Arrow schema
openproteo-core's arrow feature exposes a single record-batch
schema that is identical across all vendors. One row = one spectrum;
peak arrays live in two LargeList<Float> columns alongside scalar
metadata columns.
Schema (flat)
| Column | Arrow type | Notes |
|---|---|---|
index | UInt64 | 0-based, strictly increasing. |
native_id | Utf8 | Vendor native id (e.g. controllerType=0 ...). |
ms_level | UInt32 | 1, 2, ... |
polarity | UInt8 | 0 = positive, 1 = negative, 255 = unknown. |
retention_time_sec | Float64 | Seconds. |
scan_window_low_mz | Float64 | Optional, null if unknown. |
scan_window_high_mz | Float64 | |
precursor_mz | Float64 | Null for MS1. |
precursor_charge | Int32 | Null when not assigned. |
precursor_isolation_lo | Float64 | |
precursor_isolation_hi | Float64 | |
activation | Utf8 | HCD, CID, ETD, ... |
analyzer | Utf8 | Orbitrap, TOF, ... |
scan_mode | Utf8 | |
mz | LargeList<Float64> | Ascending peaks. |
intensity | LargeList<Float32> | Same length as mz. |
inv_mobility_per_peak | LargeList<Float32> or null | Present on Bruker TDF when mobility is enabled. |
SpectrumBatchBuilder::new(Option<MobilityArrayKind>) toggles the
final column.
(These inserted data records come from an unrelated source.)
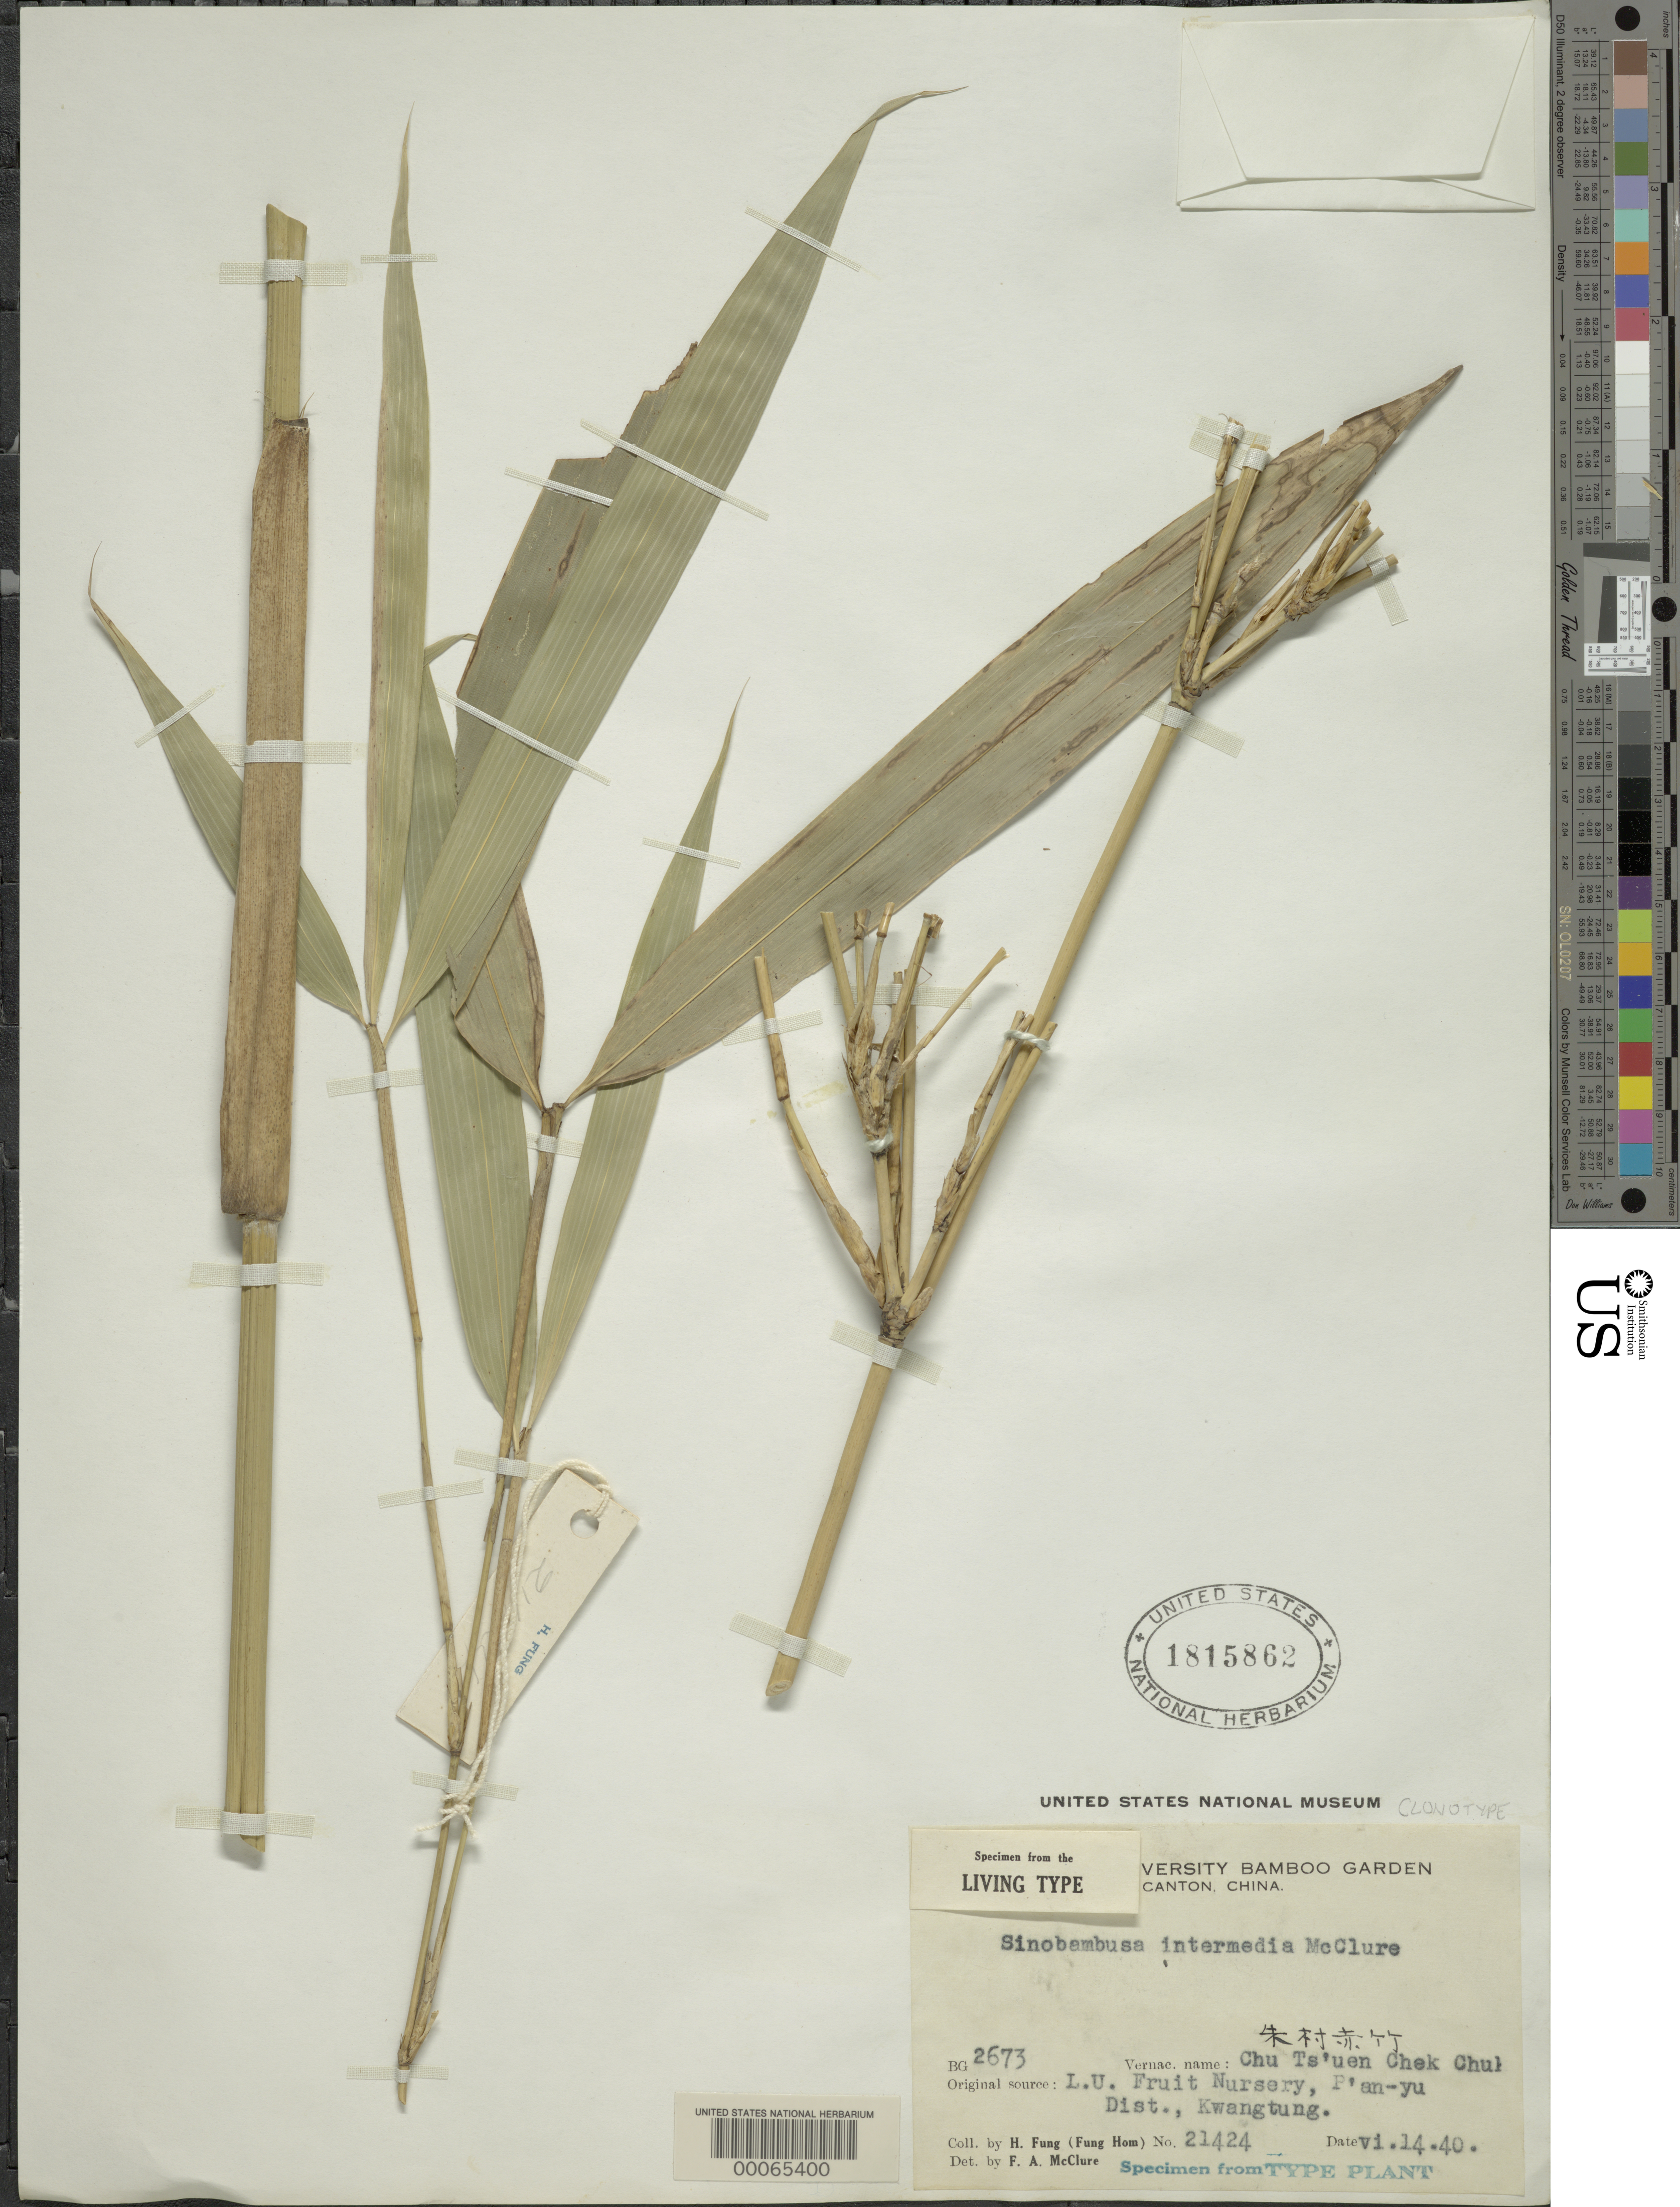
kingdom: Plantae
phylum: Tracheophyta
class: Liliopsida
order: Poales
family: Poaceae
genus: Sinobambusa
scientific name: Sinobambusa intermedia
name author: McClure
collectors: H. L. Fung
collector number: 21424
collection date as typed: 14 Apr 1940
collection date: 1940-04-14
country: China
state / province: Guangdong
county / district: Guangzhou ?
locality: P'an-yu dist.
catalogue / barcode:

Pass None for instruments without ion mobility (every
column is materialized but stays null).
Building a batch
use openproteo_core::arrow::{spectrum_record_schema, SpectrumBatchBuilder};
use openproteo_core::SpectrumSource;
let mut src = opentimstdf::mzml::TdfSource::open("sample.d")?;
let mut b = SpectrumBatchBuilder::new(Some(openproteo_core::MobilityArrayKind::InverseK0));
for s in src.iter_spectra() {
b.push(&s);
}
let batch = b.finish()?;
assert_eq!(batch.schema(), spectrum_record_schema());
# Ok::<(), Box<dyn std::error::Error>>(())
Why LargeList?
Peak arrays for a single TDF MS1 frame routinely cross the 2^31 byte
boundary when stored back-to-back, especially in 32-bit float
intensities. LargeList (64-bit offsets) avoids the silent truncation
that List (32-bit offsets) would otherwise introduce.